A bipartisan bill introduced in the Iowa Legislature Tuesday would upend a longstanding National Collegiate Athletic Association rule that prevented college athletes nationwide from earning money off their name, face and likeness.
Senate File 3058, introduced by Sen. Nate Boulton, D-Des Moines, and Sen. Brad Zaun, R-Urbandale, prohibits Iowa universities and colleges from penalizing student athletes for earning money using their likeness. Schools will have the option to require students to deposit some or all of the funds they earn into a trust fund until they are no longer able to participate in the athletic program.
For years, the NCAA prevented student athletes from profiting off of sponsorships or third-party deals, even if their faces and names were plastered on T-shirts and commercials.

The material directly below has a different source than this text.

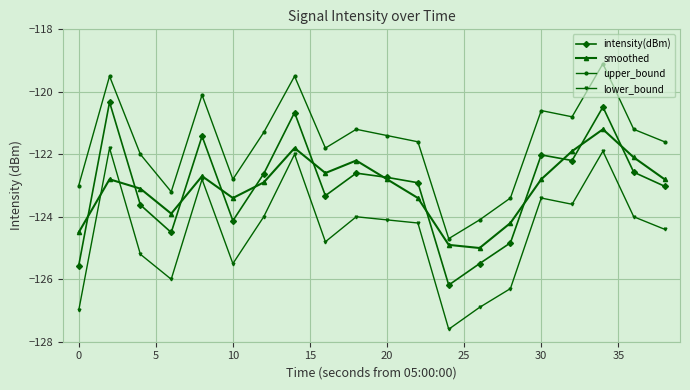

How many interior local peaks does the intensity(dBm) series have?

6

Instead, they were relegated to earning money from scholarships and small stipends.
The organization, which regulates student athletes, long vowed that students should focus on their studies, not just sports and earning a profit, according to the New York Times.
In October, the NCAA’s governing board voted to allow college athletes to get paid following pressure from lawmakers nationwide.
But the organization still needs to create its own rules and navigate federal laws before the change comes to fruition, according to the New York Times.
If the bill becomes law, it would take effect in 2023, giving Congress and the NCAA time to figure out their own rules.